Minnesota's greatest legend of all, Bob Dylan, has a new album called Together Through Life. We were pleasantly blindsided with this one. Nobody saw the album coming until the early press reports dropped a couple months ago.

This album finds Bob sounding like a man on a mission as he and the band — including longtime mates Donny Herron of BR549 and bassist Tony Garnier — sound like the house band at a cantina just outside of El Paso or like a rough-and-tumble blues band from Chicago's Southside.

Dylan also enlisted longtime Tom Petty & the Heartbreakers guitarist Mike Campbell, Los Lobos' David Hidalgo with some tasty accordion, and his old friend, Grateful Dead lyricist Robert Hunter, who co-wrote most of the tunes. (Maybe you remember Bob's Down in the Groove gem "Silvio," which Hunter also co-wrote.)

^^^^^^^^^^^^^^^^

[EXERCISES TO COMPLETE]
1. In the review of the Bob Dylan album, who co-wrote most of the tunes?
2. Quote the Dylan album review word for word, starting at "This album finds" and ending at "Hunter also co-wrote.)".

^^^^^^^^^^^^^^^^

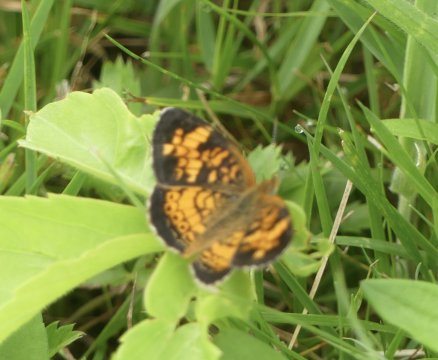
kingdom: Animalia
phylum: Arthropoda
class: Insecta
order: Lepidoptera
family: Nymphalidae
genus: Phyciodes
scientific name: Phyciodes tharos
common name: Pearl Crescent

^^^^^^^^^^^^^^^^

[ANSWERS IN ORDER]
1. Grateful Dead lyricist Robert Hunter co-wrote most of the tunes.

2.
This album finds Bob sounding like a man on a mission as he and the band — including longtime mates Donny Herron of BR549 and bassist Tony Garnier — sound like the house band at a cantina just outside of El Paso or like a rough-and-tumble blues band from Chicago's Southside.

Dylan also enlisted longtime Tom Petty & the Heartbreakers guitarist Mike Campbell, Los Lobos' David Hidalgo with some tasty accordion, and his old friend, Grateful Dead lyricist Robert Hunter, who co-wrote most of the tunes. (Maybe you remember Bob's Down in the Groove gem "Silvio," which Hunter also co-wrote.)